For each record below, retype the text exactly and omit any image.

------ PROVIDED INFORMATION

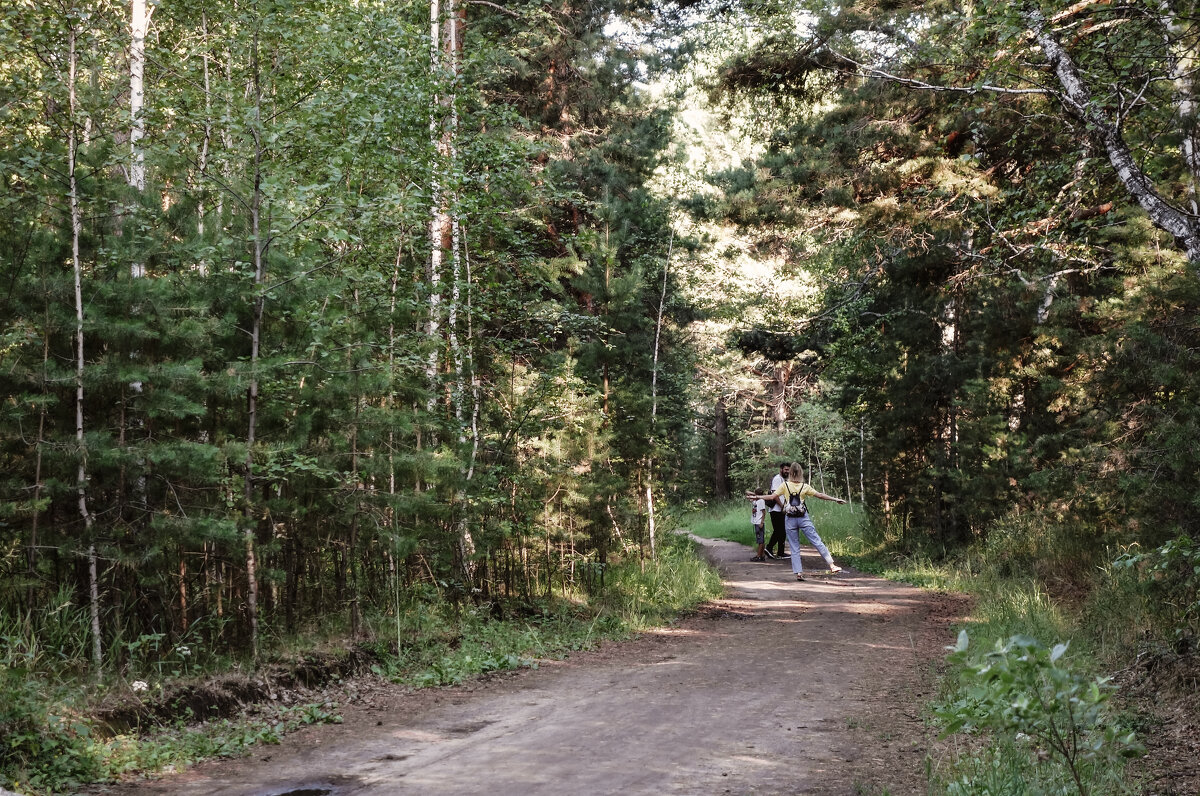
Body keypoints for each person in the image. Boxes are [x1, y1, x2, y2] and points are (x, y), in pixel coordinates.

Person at [745, 462, 845, 581]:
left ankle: (798, 573)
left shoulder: (785, 485)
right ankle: (832, 565)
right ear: (801, 473)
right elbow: (820, 495)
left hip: (790, 519)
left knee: (794, 546)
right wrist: (835, 499)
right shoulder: (805, 486)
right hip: (803, 518)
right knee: (817, 541)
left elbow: (771, 497)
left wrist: (757, 497)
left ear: (790, 473)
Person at [765, 462, 789, 559]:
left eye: (788, 470)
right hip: (776, 510)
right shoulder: (777, 479)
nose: (787, 471)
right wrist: (782, 506)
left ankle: (781, 552)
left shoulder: (784, 480)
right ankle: (769, 548)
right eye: (786, 469)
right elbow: (775, 495)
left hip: (781, 510)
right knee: (779, 530)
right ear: (781, 469)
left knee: (782, 531)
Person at [750, 492, 768, 561]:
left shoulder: (761, 501)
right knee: (760, 539)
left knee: (761, 540)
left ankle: (758, 556)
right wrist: (755, 494)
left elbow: (764, 512)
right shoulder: (755, 501)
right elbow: (747, 493)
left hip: (759, 522)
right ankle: (762, 555)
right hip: (755, 522)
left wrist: (762, 522)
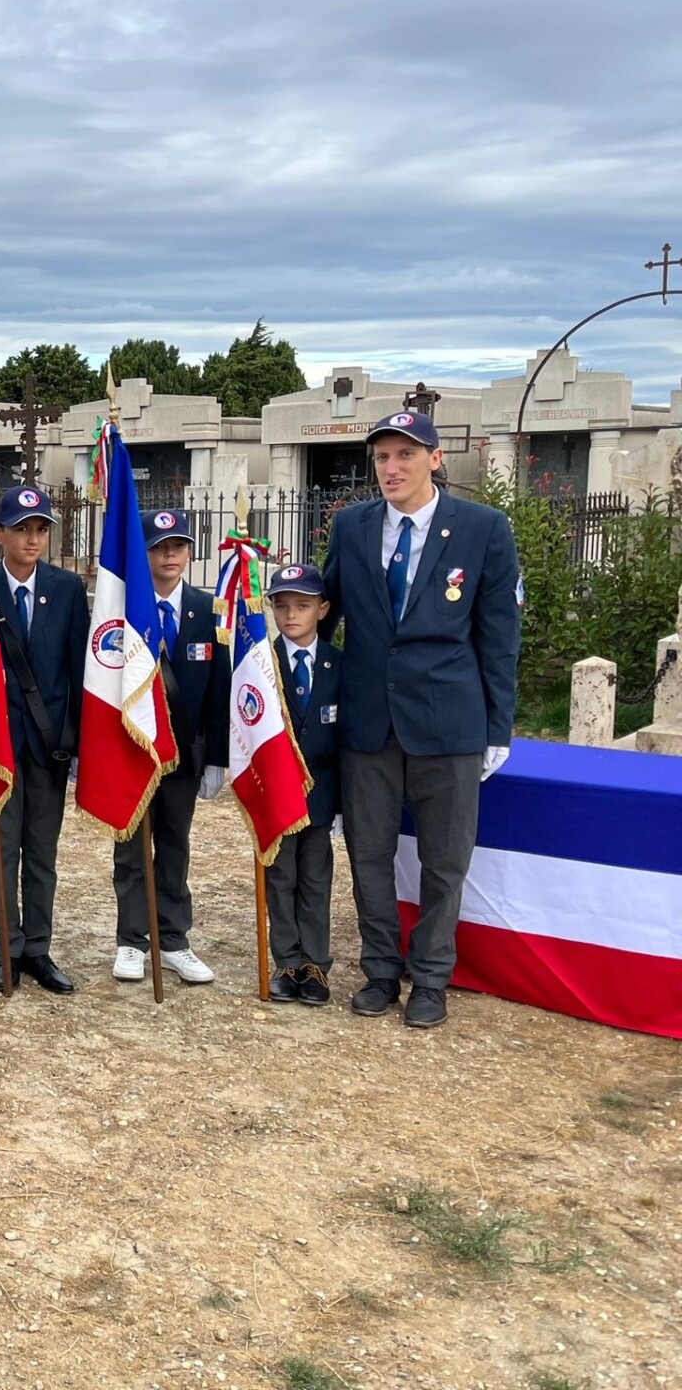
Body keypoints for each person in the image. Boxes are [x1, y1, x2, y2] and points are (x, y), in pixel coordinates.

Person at [321, 409, 520, 1028]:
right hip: (369, 722)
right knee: (370, 852)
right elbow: (325, 616)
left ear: (435, 459)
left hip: (448, 723)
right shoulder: (352, 527)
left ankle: (431, 977)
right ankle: (381, 968)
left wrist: (498, 727)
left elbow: (498, 634)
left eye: (405, 455)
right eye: (382, 457)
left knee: (444, 860)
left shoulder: (482, 528)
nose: (391, 468)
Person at [0, 487, 88, 995]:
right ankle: (8, 948)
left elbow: (79, 667)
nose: (33, 539)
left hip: (49, 746)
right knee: (0, 850)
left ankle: (38, 948)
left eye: (41, 529)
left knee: (42, 851)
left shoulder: (66, 589)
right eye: (21, 529)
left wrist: (77, 742)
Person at [112, 507, 228, 987]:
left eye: (177, 546)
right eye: (159, 548)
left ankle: (174, 938)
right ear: (144, 554)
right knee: (132, 849)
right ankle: (132, 940)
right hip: (133, 750)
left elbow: (220, 688)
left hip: (185, 756)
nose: (169, 556)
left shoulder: (207, 609)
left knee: (175, 844)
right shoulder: (123, 610)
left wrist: (218, 757)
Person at [262, 562, 342, 1007]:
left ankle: (315, 964)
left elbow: (345, 736)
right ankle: (287, 961)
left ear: (323, 609)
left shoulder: (338, 664)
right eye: (282, 605)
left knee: (315, 876)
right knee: (282, 875)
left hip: (322, 792)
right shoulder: (262, 665)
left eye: (303, 605)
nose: (291, 615)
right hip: (279, 790)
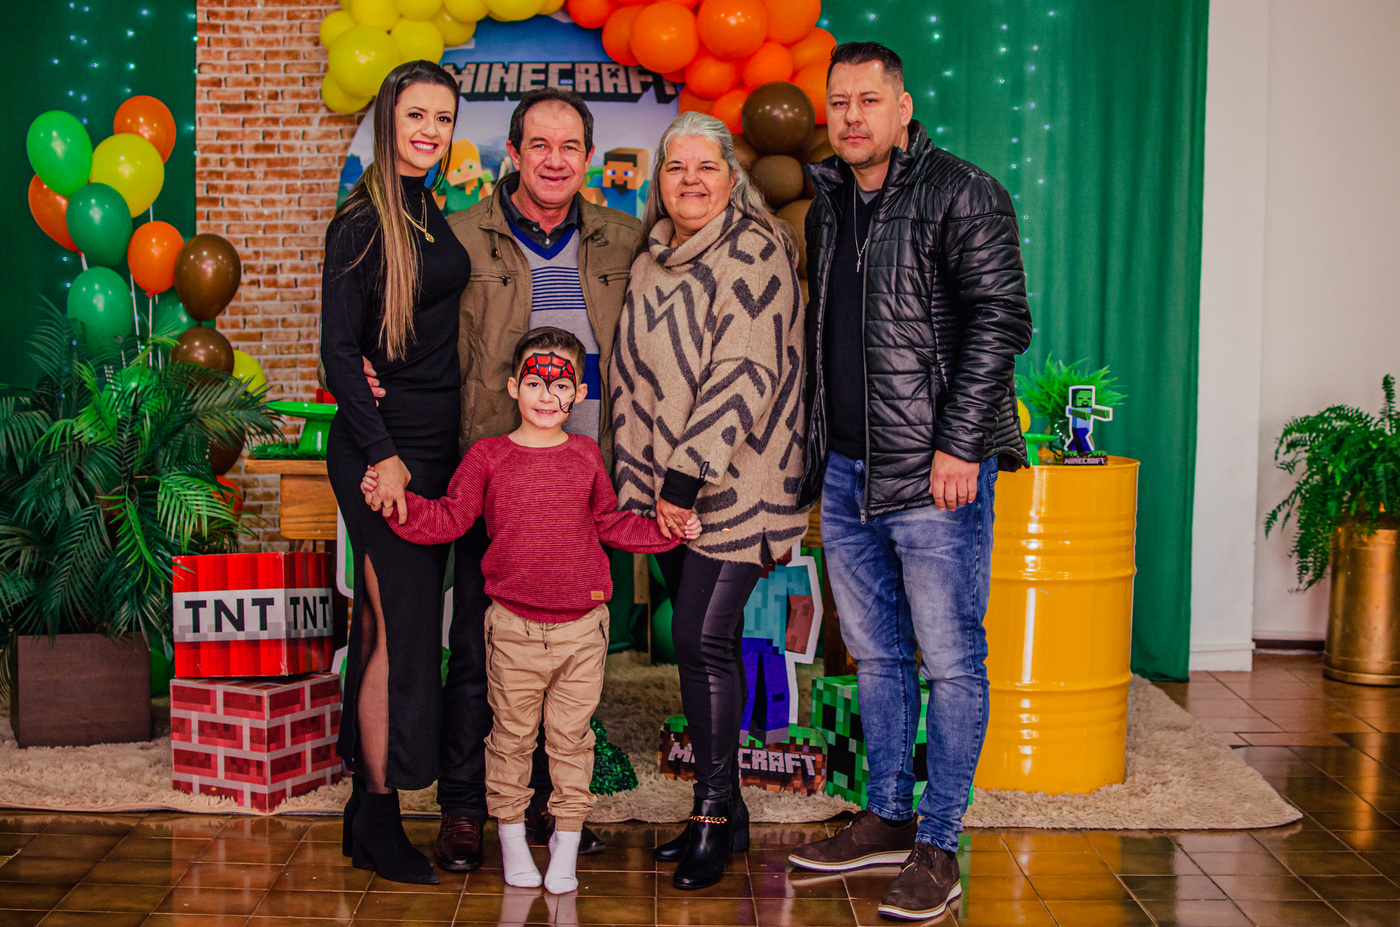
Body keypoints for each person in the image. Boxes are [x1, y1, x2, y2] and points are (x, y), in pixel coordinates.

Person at [359, 88, 643, 871]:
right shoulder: (457, 237)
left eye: (570, 147)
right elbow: (406, 329)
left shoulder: (625, 239)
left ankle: (552, 802)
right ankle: (464, 806)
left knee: (573, 656)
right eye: (538, 145)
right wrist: (367, 367)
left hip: (586, 481)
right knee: (478, 650)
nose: (555, 160)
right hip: (494, 475)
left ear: (588, 157)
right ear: (512, 153)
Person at [784, 43, 1033, 921]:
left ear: (903, 107)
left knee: (952, 659)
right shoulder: (829, 203)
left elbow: (1001, 317)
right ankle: (887, 814)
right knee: (878, 654)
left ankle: (939, 842)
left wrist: (960, 444)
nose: (851, 116)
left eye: (868, 100)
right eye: (838, 102)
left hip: (936, 474)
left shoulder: (962, 191)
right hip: (848, 470)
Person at [362, 327, 698, 893]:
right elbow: (450, 517)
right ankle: (512, 839)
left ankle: (565, 843)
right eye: (536, 382)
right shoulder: (487, 456)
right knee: (511, 740)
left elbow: (610, 524)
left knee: (571, 742)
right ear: (514, 386)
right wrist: (398, 506)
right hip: (513, 627)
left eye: (561, 384)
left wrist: (669, 532)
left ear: (579, 393)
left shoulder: (586, 455)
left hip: (582, 630)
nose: (548, 394)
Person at [609, 111, 809, 891]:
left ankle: (713, 815)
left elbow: (744, 373)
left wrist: (682, 481)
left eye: (706, 166)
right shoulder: (652, 258)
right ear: (659, 180)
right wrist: (644, 491)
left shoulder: (756, 248)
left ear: (733, 177)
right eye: (675, 166)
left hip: (742, 482)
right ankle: (731, 814)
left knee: (697, 637)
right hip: (667, 492)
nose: (690, 180)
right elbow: (633, 380)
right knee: (706, 646)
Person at [319, 60, 468, 886]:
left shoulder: (426, 206)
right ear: (387, 119)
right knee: (398, 635)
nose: (430, 131)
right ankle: (381, 816)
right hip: (389, 451)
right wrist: (383, 458)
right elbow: (338, 351)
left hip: (432, 445)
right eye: (416, 115)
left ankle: (360, 808)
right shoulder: (362, 220)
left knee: (382, 628)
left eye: (443, 118)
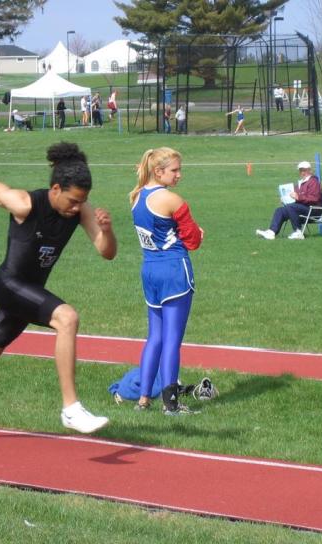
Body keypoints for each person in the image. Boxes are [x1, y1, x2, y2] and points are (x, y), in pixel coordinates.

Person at [0, 142, 117, 434]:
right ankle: (71, 408)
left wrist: (106, 230)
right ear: (55, 189)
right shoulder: (24, 203)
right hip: (7, 284)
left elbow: (107, 252)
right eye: (73, 201)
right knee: (67, 318)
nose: (77, 207)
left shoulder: (81, 211)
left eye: (83, 201)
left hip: (30, 291)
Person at [129, 147, 204, 414]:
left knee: (155, 337)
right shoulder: (171, 199)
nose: (179, 175)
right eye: (174, 170)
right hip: (174, 270)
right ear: (158, 171)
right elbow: (193, 240)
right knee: (172, 339)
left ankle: (143, 399)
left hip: (149, 270)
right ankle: (171, 404)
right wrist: (199, 234)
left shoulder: (136, 196)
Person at [256, 161, 322, 241]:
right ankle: (272, 232)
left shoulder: (313, 182)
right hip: (302, 208)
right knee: (280, 210)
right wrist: (286, 199)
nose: (302, 172)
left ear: (310, 170)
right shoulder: (301, 183)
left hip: (313, 210)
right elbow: (298, 199)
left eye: (304, 170)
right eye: (301, 170)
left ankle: (298, 232)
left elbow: (314, 199)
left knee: (291, 207)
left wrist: (299, 197)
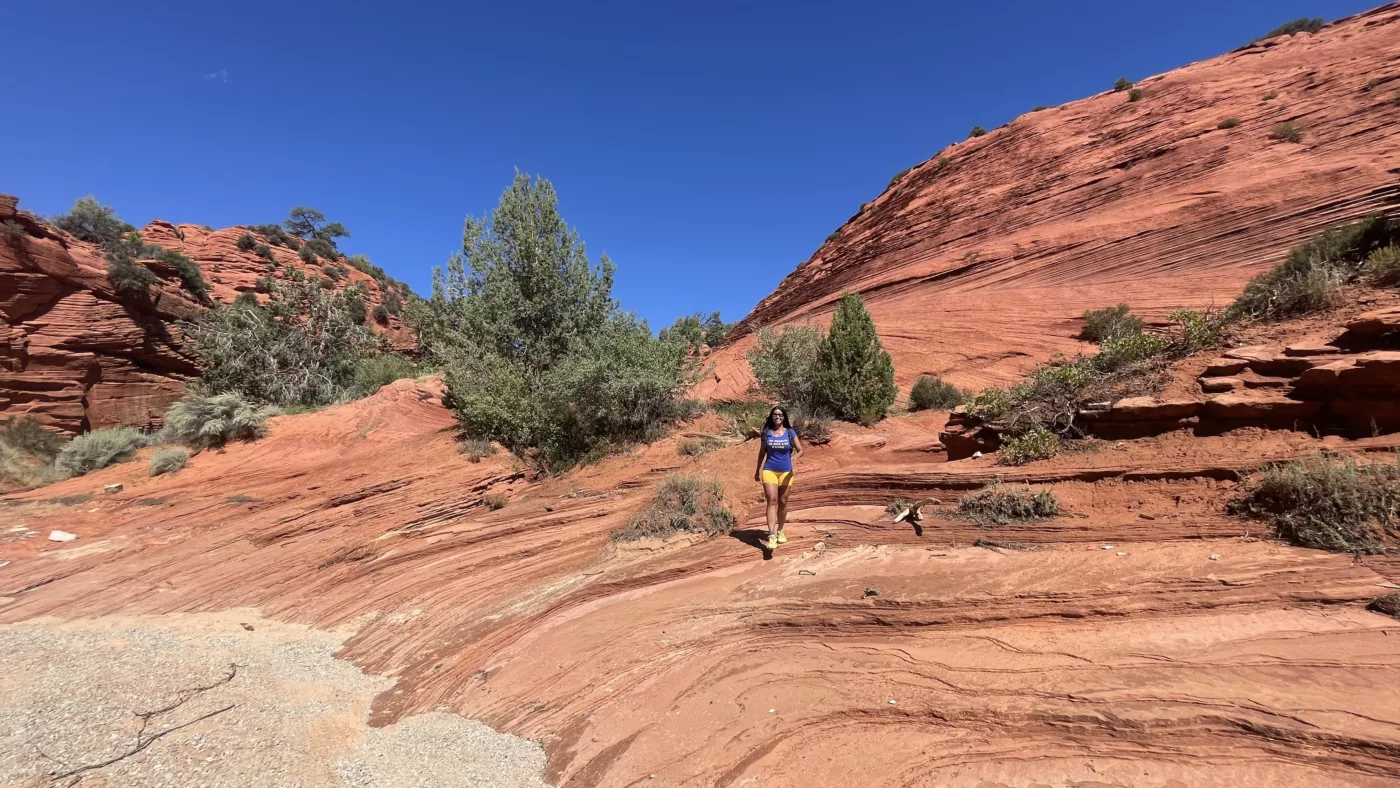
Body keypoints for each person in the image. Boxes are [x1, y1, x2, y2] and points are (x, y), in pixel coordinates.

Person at [754, 405, 802, 550]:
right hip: (769, 470)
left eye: (780, 415)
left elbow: (801, 450)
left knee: (783, 501)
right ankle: (771, 535)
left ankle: (780, 529)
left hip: (786, 472)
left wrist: (794, 458)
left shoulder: (790, 432)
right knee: (771, 500)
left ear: (784, 417)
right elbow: (762, 453)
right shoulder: (766, 433)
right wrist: (757, 471)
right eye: (775, 414)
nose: (777, 417)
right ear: (771, 416)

------------

| FINISHED EXERCISE |
Body keypoints for each person in the image. Boxes are [x1, y1, x2, y2] and points are (x, y), in pixel coordinates.

Person at [745, 462, 845, 581]:
left ankle: (798, 573)
left shoulder: (785, 485)
right ankle: (832, 565)
right ear: (801, 473)
right elbow: (820, 495)
left hip: (790, 519)
left knee: (794, 546)
right wrist: (835, 499)
right shoulder: (805, 486)
right hip: (803, 518)
right knee: (817, 541)
left elbow: (771, 497)
left wrist: (757, 497)
left ear: (790, 473)
Person at [765, 462, 789, 559]:
left eye: (788, 470)
right hip: (776, 510)
right shoulder: (777, 479)
nose: (787, 471)
right wrist: (782, 506)
left ankle: (781, 552)
left shoulder: (784, 480)
right ankle: (769, 548)
right eye: (786, 469)
right elbow: (775, 495)
left hip: (781, 510)
right knee: (779, 530)
right ear: (781, 469)
left knee: (782, 531)
Person at [750, 492, 768, 561]:
left shoulder: (761, 501)
right knee: (760, 539)
left knee: (761, 540)
left ankle: (758, 556)
right wrist: (755, 494)
left elbow: (764, 512)
right shoulder: (755, 501)
right elbow: (747, 493)
left hip: (759, 522)
right ankle: (762, 555)
right hip: (755, 522)
left wrist: (762, 522)
Body keypoints for each person in the image. Boxes are [x1, y1, x2, y2] and points are (x, y), in pixel coordinates.

Person at [321, 409, 520, 1028]:
right hip: (369, 722)
right knee: (370, 852)
right elbow: (325, 616)
left ear: (435, 459)
left hip: (448, 723)
right shoulder: (352, 527)
left ankle: (431, 977)
right ankle: (381, 968)
left wrist: (498, 727)
left elbow: (498, 634)
left eye: (405, 455)
right eye: (382, 457)
left knee: (444, 860)
left shoulder: (482, 528)
nose: (391, 468)
Person at [0, 487, 88, 995]:
right ankle: (8, 948)
left elbow: (79, 667)
nose: (33, 539)
left hip: (49, 746)
right knee: (0, 850)
left ankle: (38, 948)
left eye: (41, 529)
left knee: (42, 851)
left shoulder: (66, 589)
right eye: (21, 529)
left wrist: (77, 742)
Person at [112, 507, 228, 987]:
left eye: (177, 546)
right eye: (159, 548)
left ankle: (174, 938)
right ear: (144, 554)
right knee: (132, 849)
right ankle: (132, 940)
right hip: (133, 750)
left elbow: (220, 688)
left hip: (185, 756)
nose: (169, 556)
left shoulder: (207, 609)
left knee: (175, 844)
right shoulder: (123, 610)
left wrist: (218, 757)
Person at [262, 562, 342, 1007]:
left ankle: (315, 964)
left elbow: (345, 736)
right ankle: (287, 961)
left ear: (323, 609)
left shoulder: (338, 664)
right eye: (282, 605)
left knee: (315, 876)
right knee: (282, 875)
left hip: (322, 792)
right shoulder: (262, 665)
left eye: (303, 605)
nose: (291, 615)
right hip: (279, 790)
Body keypoints for each person in the image. Boxes are [x1, y1, x2, y2] and points are (x, y), in pixel coordinates.

Person at [359, 88, 643, 871]:
right shoulder: (457, 237)
left eye: (570, 147)
right elbow: (406, 329)
left shoulder: (625, 239)
left ankle: (552, 802)
right ankle: (464, 806)
left knee: (573, 656)
right eye: (538, 145)
right wrist: (367, 367)
left hip: (586, 481)
right knee: (478, 650)
nose: (555, 160)
right hip: (494, 475)
left ear: (588, 157)
right ear: (512, 153)
Person at [784, 43, 1033, 921]:
left ear: (903, 107)
left knee: (952, 659)
right shoulder: (829, 203)
left elbow: (1001, 317)
right ankle: (887, 814)
right knee: (878, 654)
left ankle: (939, 842)
left wrist: (960, 444)
nose: (851, 116)
left eye: (868, 100)
right eye: (838, 102)
left hip: (936, 474)
left shoulder: (962, 191)
right hip: (848, 470)
Person at [362, 327, 698, 893]:
right elbow: (450, 517)
right ankle: (512, 839)
left ankle: (565, 843)
right eye: (536, 382)
right shoulder: (487, 456)
right knee: (511, 740)
left elbow: (610, 524)
left knee: (571, 742)
right ear: (514, 386)
right wrist: (398, 506)
right hip: (513, 627)
left eye: (561, 384)
left wrist: (669, 532)
left ear: (579, 393)
left shoulder: (586, 455)
left hip: (582, 630)
nose: (548, 394)
Person at [609, 111, 809, 891]:
left ankle: (713, 815)
left elbow: (744, 373)
left wrist: (682, 481)
left eye: (706, 166)
right shoulder: (652, 258)
right ear: (659, 180)
right wrist: (644, 491)
left shoulder: (756, 248)
left ear: (733, 177)
right eye: (675, 166)
left hip: (742, 482)
right ankle: (731, 814)
left knee: (697, 637)
right hip: (667, 492)
nose: (690, 180)
right elbow: (633, 380)
right knee: (706, 646)
Person at [319, 60, 468, 886]:
left shoulder: (426, 206)
right ear: (387, 119)
right knee: (398, 635)
nose: (430, 131)
right ankle: (381, 816)
right hip: (389, 451)
right wrist: (383, 458)
right elbow: (338, 351)
left hip: (432, 445)
right eye: (416, 115)
left ankle: (360, 808)
right shoulder: (362, 220)
left knee: (382, 628)
left eye: (443, 118)
Body keypoints for each person in the image. Boxes are [x1, y1, x2, y2] and points are (x, y), in pixel coordinates.

Person at [0, 142, 117, 434]:
right ankle: (71, 408)
left wrist: (106, 230)
right ear: (55, 189)
right shoulder: (24, 203)
right hip: (7, 284)
left elbow: (107, 252)
right eye: (73, 201)
right knee: (67, 318)
nose: (77, 207)
left shoulder: (81, 211)
left eye: (83, 201)
left hip: (30, 291)
Person at [129, 147, 204, 414]:
left knee: (155, 337)
right shoulder: (171, 199)
nose: (179, 175)
right eye: (174, 170)
right hip: (174, 270)
right ear: (158, 171)
right elbow: (193, 240)
right knee: (172, 339)
left ankle: (143, 399)
left hip: (149, 270)
right ankle: (171, 404)
right wrist: (199, 234)
left shoulder: (136, 196)
Person at [256, 161, 322, 241]:
right ankle: (272, 232)
left shoulder: (313, 182)
right hip: (302, 208)
right knee: (280, 210)
right wrist: (286, 199)
nose: (302, 172)
left ear: (310, 170)
right shoulder: (301, 183)
left hip: (313, 210)
right elbow: (298, 199)
left eye: (304, 170)
right eye: (301, 170)
left ankle: (298, 232)
left elbow: (314, 199)
left knee: (291, 207)
left wrist: (299, 197)
Body keypoints for each person in the image. Boxes are [x1, y1, x2, y2] and points are (x, y), in pixel coordinates.

Person at [754, 405, 802, 550]:
right hip: (769, 470)
left eye: (780, 415)
left elbow: (801, 450)
left knee: (783, 501)
right ankle: (771, 535)
left ankle: (780, 529)
left hip: (786, 472)
left wrist: (794, 458)
left shoulder: (790, 432)
right knee: (771, 500)
left ear: (784, 417)
right elbow: (762, 453)
right shoulder: (766, 433)
right wrist: (757, 471)
right eye: (775, 414)
nose: (777, 417)
right ear: (771, 416)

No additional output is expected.